14. Jahrgang | Nummer 8 | 18. April 2011

Bemerkungen

Frühling

Nun ist er endlich kommen doch
In grünem Knospenschuh;
„Er kam, er kam ja immer noch“,
Die Bäume nicken sich’s zu.

Sie konnten ihn all erwarten kaum,
Nun treiben sie Schuß auf Schuß;
Im Garten der alte Apfelbaum,
Er sträubt sich, aber er muß.

Wohl zögert auch das alte Herz
Und atmet noch nicht frei,
Es bangt und sorgt: „Es ist erst März,
Und März ist noch nicht Mai.“

O schüttle ab den schweren Traum
Und die lange Winterruh’:
Es wagt es der alte Apfelbaum,
Herze, wag’s auch du

Theodor Fontane
(1851)

Paradies für Lobbyisten
Linkspartei und Grüne haben dieser Tage im Bundestag einen Antrag zur Schaffung eines verbindlichen Lobbyistenregisters und die Verschärfung des Straftatbestandes der Abgeordnetenbestechung eingebracht. Ihre Chancen, damit Gehör – oder besser Zustimmung – zu finden haben sich als das erwiesen, was vermutet werden durfte: Null. Vertreter von CDU/CSU und FDP fanden den Vorstoß einen „untauglichen Versuch“, welcher lediglich ein „bürokratisches Monstrum“ schaffe. Der CDU reicht das seit 1972 betriebene Lobbyistenregister vollkommen aus. Es ist auch sehr praktisch, denn eine Eintragung in diese Liste ist erstens nicht verpflichtend und weist zweitens nur sehr begrenzte Informationen aus, über finanzielle Aufwendungen gar keine; ein Phantomregister. Für Deutschland sehr einnehmend ist auch das Regierungsverhalten gegenüber der 2003 von der UNO verabschiedeten Konvention, auf deren Grundlage  Lobbyismus und Korruption schärfer bekämpft werden sollen. Die Bundesrepublik gehört zu den weltweit lediglich 15 Staaten, die dieses Dokument zwar unterzeichnet, aber nicht ratifiziert haben …

Monika Strehl

Belüftungsfragen
Sportstiefel von Puma sind ja vielleicht wirklich komfortabel. Auf jeden Fall sind sie teuer, und sie können dies auch schon deshalb sein, weil sie über die Jahre Kultstatus erlangt haben. Dass, wer als Unternehmer dies für seine Produkte erreicht, damit ein gutes Geld verdient, ist – jedenfalls in der Marktwirtschaft – unbenommen. Noch typischer für die Marktwirtschaft ist indes, dass Profit gierig macht; des Geldverdienens ist kein Ende, wenn Kapitaleigner nur alle erdenklichen Quellen anzapfen. Die Arbeit in Billiglohnländern erledigen zu lassen, ist eines der probatesten Mittel dafür. Unter welchen Umständen also jene kambodschanischen „Schumacher“ jenes Einkommen erarbeiten, das hierzulande nicht mal als Hungerlohn durchgehen würde (der Monatslohn der Arbeiter in vielen Zulieferfabriken liegt laut spiegel-online bei rund 42 Euro), ist da zweit- oder drittrangig. Und so ist man bei Puma halt überrascht und – natürlich – schonungslos aufklärungsbereit, wenn man vernimmt, dass 800 Arbeiter in zwei ihrer kambodschanischen Zulieferfabriken einen Masse-Schwächeanfall erlitten haben. Übermüdung wie schlechte Belüftung hält der Polizeichef von Phnom Penh für die wahrscheinlichsten Ursachen. Deutsche und anderweitig verortete Fußballkicker oder Jogger muss dies allerdings nicht anfechten. Puma-Schuhe selbst zeichnen sich unter anderem durch ihre gute Belüftung aus.

━━━━━━━━━━━━━━━━━━━━━━━━━━━━━━

■ ARBEITSAUFTRAG 1: Wiederholen Sie aus dem Ausgangstext wortgetreu den Abschnitt, der mit „Bemerkungen“ einsetzt und bis „aber er muß.“ reicht.
■ ARBEITSAUFTRAG 2: Wie viele Arbeiter haben laut dem Ausgangstext in zwei kambodschanischen Zulieferfabriken von Puma einen Schwächeanfall erlitten?
■ ARBEITSAUFTRAG 3: Führen Sie den Ausgangstext im Anschluss an seinen letzten Satz weiter.
Das Material spielt hier keine Rolle.

━━━━━━━━━━━━━━━━━━━━━━━━━━━━━━

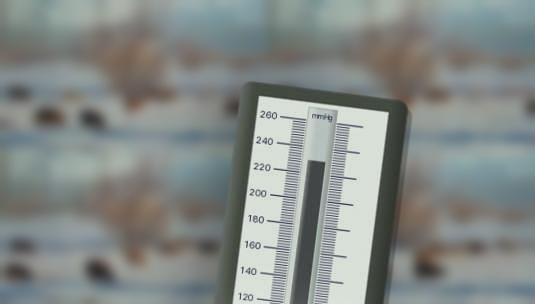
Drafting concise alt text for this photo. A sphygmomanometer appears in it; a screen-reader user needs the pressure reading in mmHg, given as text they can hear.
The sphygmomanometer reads 230 mmHg
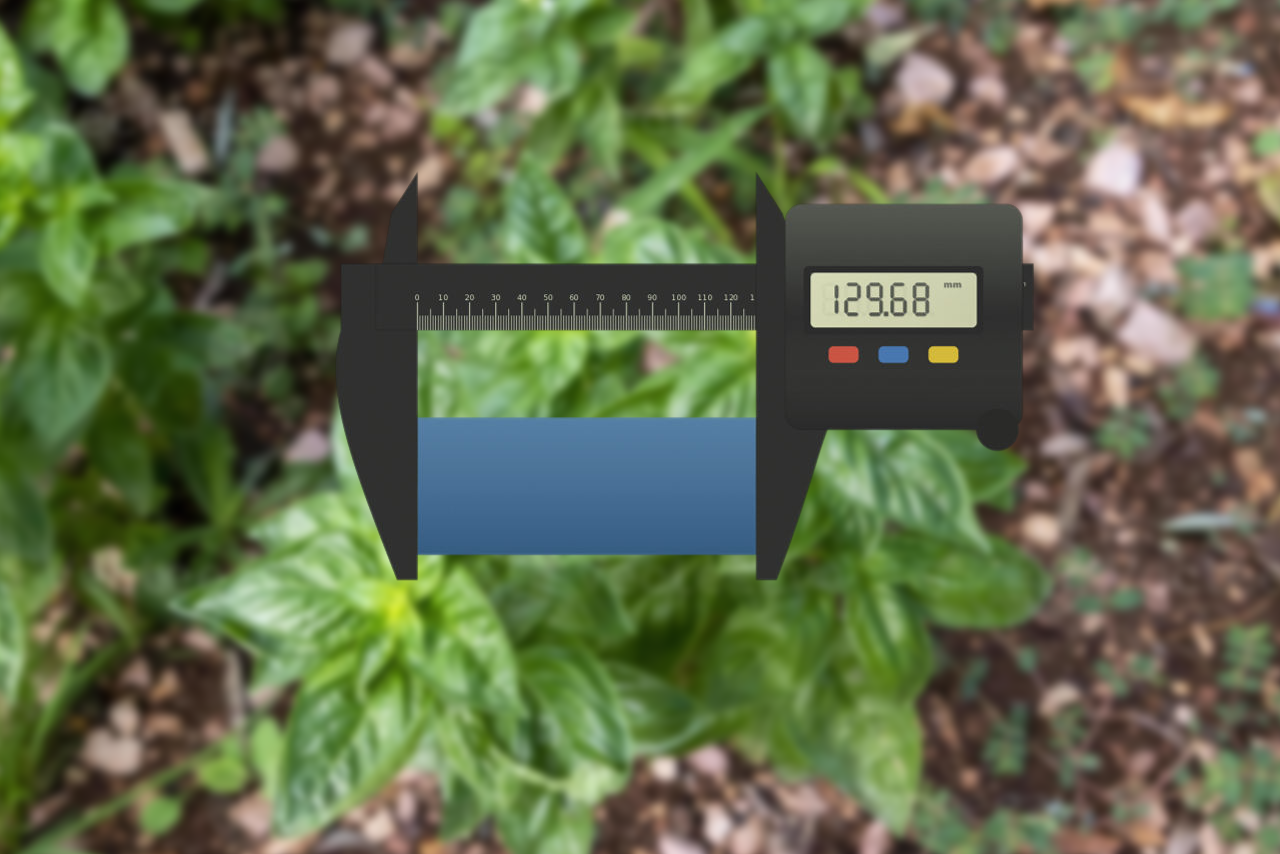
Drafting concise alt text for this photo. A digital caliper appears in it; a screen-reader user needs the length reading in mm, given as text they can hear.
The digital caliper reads 129.68 mm
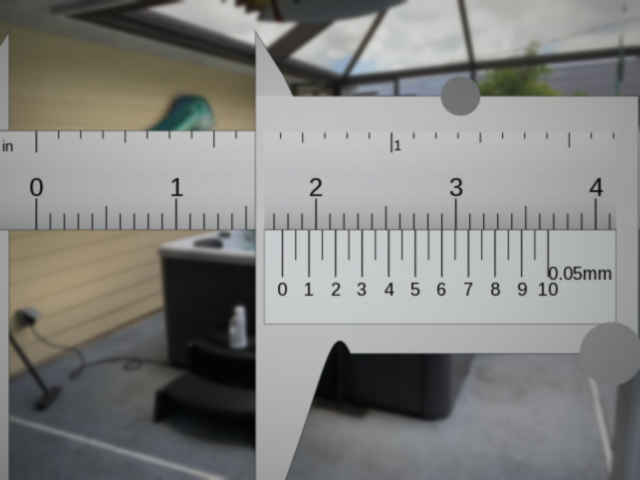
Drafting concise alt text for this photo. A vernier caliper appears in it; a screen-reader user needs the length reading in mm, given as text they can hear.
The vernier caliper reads 17.6 mm
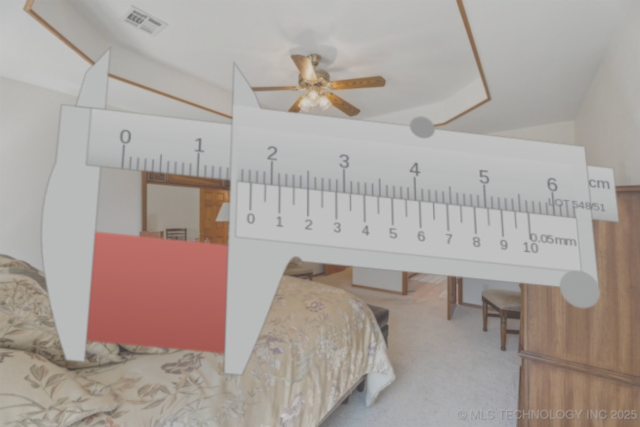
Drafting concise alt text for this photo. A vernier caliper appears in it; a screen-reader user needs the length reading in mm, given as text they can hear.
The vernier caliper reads 17.2 mm
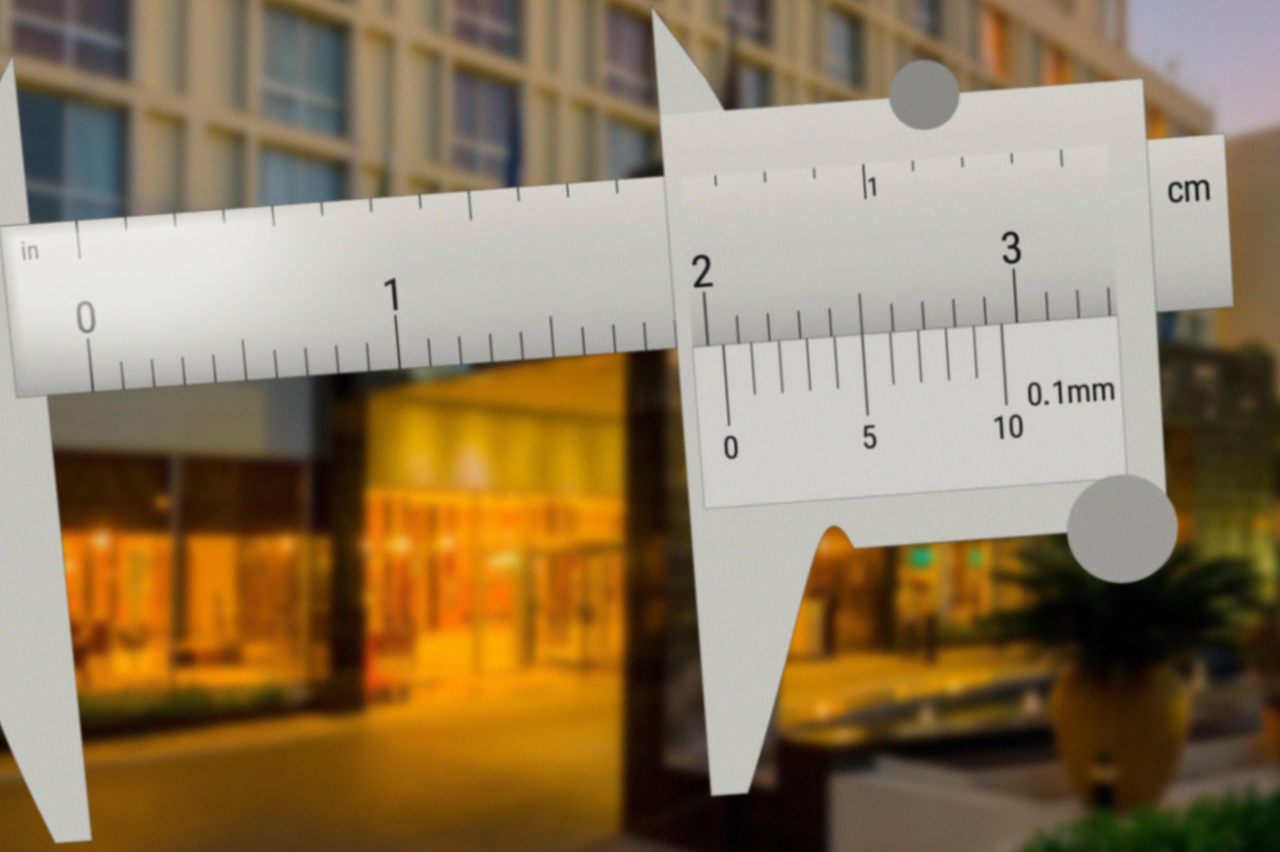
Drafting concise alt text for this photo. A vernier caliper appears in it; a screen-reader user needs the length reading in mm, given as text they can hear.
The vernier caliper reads 20.5 mm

━━━━━━━━━━━━━━━━━━━━━━━━━━━━━━

■ LÖSUNG 1:
Bemerkungen

Frühling

Nun ist er endlich kommen doch
In grünem Knospenschuh;
„Er kam, er kam ja immer noch“,
Die Bäume nicken sich’s zu.

Sie konnten ihn all erwarten kaum,
Nun treiben sie Schuß auf Schuß;
Im Garten der alte Apfelbaum,
Er sträubt sich, aber er muß.

■ LÖSUNG 2: 800 Arbeiter.

■ LÖSUNG 3:
Hella Jülich

Ein Prosit der Gefährlichkeit
Der Internationalen Währungsfond (IWF) steht Zeit seiner Existenz in einem zwiespältigen Ruf. Was immer man dieser Institution anlastet – Hellsichtige hat sie jedenfalls auch hervorgebracht. Einer davon hat sich soeben zu Wort gemeldet, und dies denn doch ziemlich furios. Hat der ehemalige Chefökonom des IWF, Simon Johnson, den Deutsche-Bank-Chef Ackermann doch als nichts weniger bezeichnet denn als „einen der gefährlichsten Bankmanager der Welt“. Die von Ackermann angepeilte Rendite von 25 Prozent sei nur möglich, so Johnson, „weil er genau weiß, dass die Deutsche Bank ein Systemrisiko darstellt und daher von den Steuerzahlern gerettet würde, falls ein Konkurs droht“. Das sollte an dieser Stelle doch weitergetragen sein, wenn sie es schon selbst sagen.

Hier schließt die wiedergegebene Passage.